PostPosted: Sat Dec 15, 2007 10:27 am


'Allo. I've been practicing since this summer-ish, yet I have quite the newbie question to ask that I've finally wound up enough courage to post..

Can someone have a personality, an 'individuality' if you will, and still practice the dhamma? Or, as we practice, do we essentially let go any individualism, and take up the personality traits we look up to (in a teacher, or even in the buddha, for example)?

Can you like, dislike, hate, love.. feel if you "let go" of everything else? Will you have any feeling left other then the feeling of utter bliss and numb the rest of the feelings? Do even the enlightened still have feelings other then bliss, and utter happiness? Do they still have any personality traits, or anything that makes them an "individual"?

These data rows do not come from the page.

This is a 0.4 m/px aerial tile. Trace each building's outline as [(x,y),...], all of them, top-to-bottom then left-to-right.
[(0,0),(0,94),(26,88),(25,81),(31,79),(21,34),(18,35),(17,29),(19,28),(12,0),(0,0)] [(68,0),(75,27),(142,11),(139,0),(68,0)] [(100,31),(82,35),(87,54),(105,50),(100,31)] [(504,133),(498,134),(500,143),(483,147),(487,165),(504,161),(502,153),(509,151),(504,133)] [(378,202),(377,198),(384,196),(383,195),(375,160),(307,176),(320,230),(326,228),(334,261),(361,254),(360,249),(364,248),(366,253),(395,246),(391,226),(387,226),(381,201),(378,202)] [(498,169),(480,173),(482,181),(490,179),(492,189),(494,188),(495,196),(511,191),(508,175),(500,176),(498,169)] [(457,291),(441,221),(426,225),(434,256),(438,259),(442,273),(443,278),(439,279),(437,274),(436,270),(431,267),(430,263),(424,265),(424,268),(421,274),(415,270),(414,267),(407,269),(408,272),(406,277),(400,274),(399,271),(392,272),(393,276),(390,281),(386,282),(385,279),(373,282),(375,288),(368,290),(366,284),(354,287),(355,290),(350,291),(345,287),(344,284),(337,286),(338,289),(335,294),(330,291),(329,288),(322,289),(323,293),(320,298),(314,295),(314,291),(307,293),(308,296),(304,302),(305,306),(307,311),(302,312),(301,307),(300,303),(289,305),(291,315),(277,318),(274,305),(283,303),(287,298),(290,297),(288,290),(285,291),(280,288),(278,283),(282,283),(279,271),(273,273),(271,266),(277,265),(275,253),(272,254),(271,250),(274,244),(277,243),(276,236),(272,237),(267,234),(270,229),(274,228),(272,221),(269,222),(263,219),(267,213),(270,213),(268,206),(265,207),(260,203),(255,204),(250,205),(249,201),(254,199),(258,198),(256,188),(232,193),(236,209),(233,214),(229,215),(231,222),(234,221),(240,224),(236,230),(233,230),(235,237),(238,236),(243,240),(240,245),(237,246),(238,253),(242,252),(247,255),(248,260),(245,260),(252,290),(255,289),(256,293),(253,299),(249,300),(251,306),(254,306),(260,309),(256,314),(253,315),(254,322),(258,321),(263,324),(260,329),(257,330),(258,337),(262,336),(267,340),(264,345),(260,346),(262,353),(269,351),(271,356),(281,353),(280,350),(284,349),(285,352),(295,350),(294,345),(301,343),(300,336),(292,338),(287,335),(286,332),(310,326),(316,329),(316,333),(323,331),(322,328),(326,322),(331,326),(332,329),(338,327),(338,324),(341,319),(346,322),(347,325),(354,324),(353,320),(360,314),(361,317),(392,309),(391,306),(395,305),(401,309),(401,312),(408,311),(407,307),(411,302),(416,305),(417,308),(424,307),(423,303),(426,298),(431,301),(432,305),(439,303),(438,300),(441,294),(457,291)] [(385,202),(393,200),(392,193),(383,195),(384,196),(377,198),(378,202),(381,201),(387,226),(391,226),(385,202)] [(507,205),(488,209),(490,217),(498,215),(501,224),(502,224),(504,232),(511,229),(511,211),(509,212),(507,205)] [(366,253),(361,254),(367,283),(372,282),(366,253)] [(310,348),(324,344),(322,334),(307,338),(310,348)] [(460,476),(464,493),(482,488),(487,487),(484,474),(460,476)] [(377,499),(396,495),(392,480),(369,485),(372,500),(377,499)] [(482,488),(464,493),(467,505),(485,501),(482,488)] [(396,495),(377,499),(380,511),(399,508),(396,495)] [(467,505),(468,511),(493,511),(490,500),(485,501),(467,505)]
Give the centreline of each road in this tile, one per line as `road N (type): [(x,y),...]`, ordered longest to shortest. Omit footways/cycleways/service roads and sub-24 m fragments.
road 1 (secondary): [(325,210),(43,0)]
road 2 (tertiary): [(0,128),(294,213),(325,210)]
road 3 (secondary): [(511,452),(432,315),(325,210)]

Newbie question, I know, but I lack the teacher to answer them, and I've been pondering this since I started. x_x
PostPosted: Mon Dec 17, 2007 4:58 am



Malicious Toast
Can someone have a personality, an 'individuality' if you will, and still practice the dhamma? Or, as we practice, do we essentially let go any individualism, and take up the personality traits we look up to (in a teacher, or even in the buddha, for example)?

Oh absolutely. In fact, having a personality is unavoidable. The trick is not to get caught up in this personality or the self. Having a self is something that we must endure until the moment of death when the aggregates separate, until then we must be mindful of the ego and take care not to allow it to create suffering for ourselves and others.

Malicious Toast
Can you like, dislike, hate, love.. feel if you "let go" of everything else? Will you have any feeling left other then the feeling of utter bliss and numb the rest of the feelings? Do even the enlightened still have feelings other then bliss, and utter happiness? Do they still have any personality traits, or anything that makes them an "individual"?

Oh yes, even in buddhahood one experiences love. The difference is that when one is awakened, there is no attachment to these feelings. You can experience anger and joy without being attached to these feelings, or without being attached to any external object.

Of course that's easier said than done. Emotion is inseparable from thought, and so long as you are a thinking being, even should you eliminate your karma and awaken, you will experience emotion. There will simply be a radical change in the way you perceive and deal with these emotions.

Malicious Toast
Newbie question, I know, but I lack the teacher to answer them, and I've been pondering this since I started. x_x

These are very good questions, actually. At every stage in the path it's vital to review these things and to reflect upon them. Thank you for giving me the opportunity to be able to do so. biggrin

Tenzin Chodron
Crew


kainhighwind2

PostPosted: Wed Jun 18, 2008 12:25 am


How does one deal with emotions if you are awakened? Would it be like "he's making me angry, oh well..." or "I think I'm falling in love with her... it'll suck if I lose her, but oh well." That bit has always confused me
PostPosted: Tue Aug 18, 2009 7:23 pm


kainhighwind2
How does one deal with emotions if you are awakened? Would it be like "he's making me angry, oh well..." or "I think I'm falling in love with her... it'll suck if I lose her, but oh well." That bit has always confused me


I think that the idea is that when someone makes you angry, you try to not entangle that person with your feelings of anger. It is all about understanding your relationship to that anger. instead of getting caught up in "this person is making me angry," it might be more accurate to think "what this person has said made me angry." Even better still, perhaps you would think, "well, I feel angry now as a result of my aversion to what was said by this person. Perhaps I would feel more at peace if I let go of this anger."

Similarly, in the case of romantic love, the more healthy focus would be towards the feeling of love itself, not a clinging to the person from whom those feelings were inspired. One must accept that all things are temporary, and that it is not very productive to cling to and worry about something that must some day pass. The idea is to live earnestly in the present moment. Living in fear of the future will only hinder you.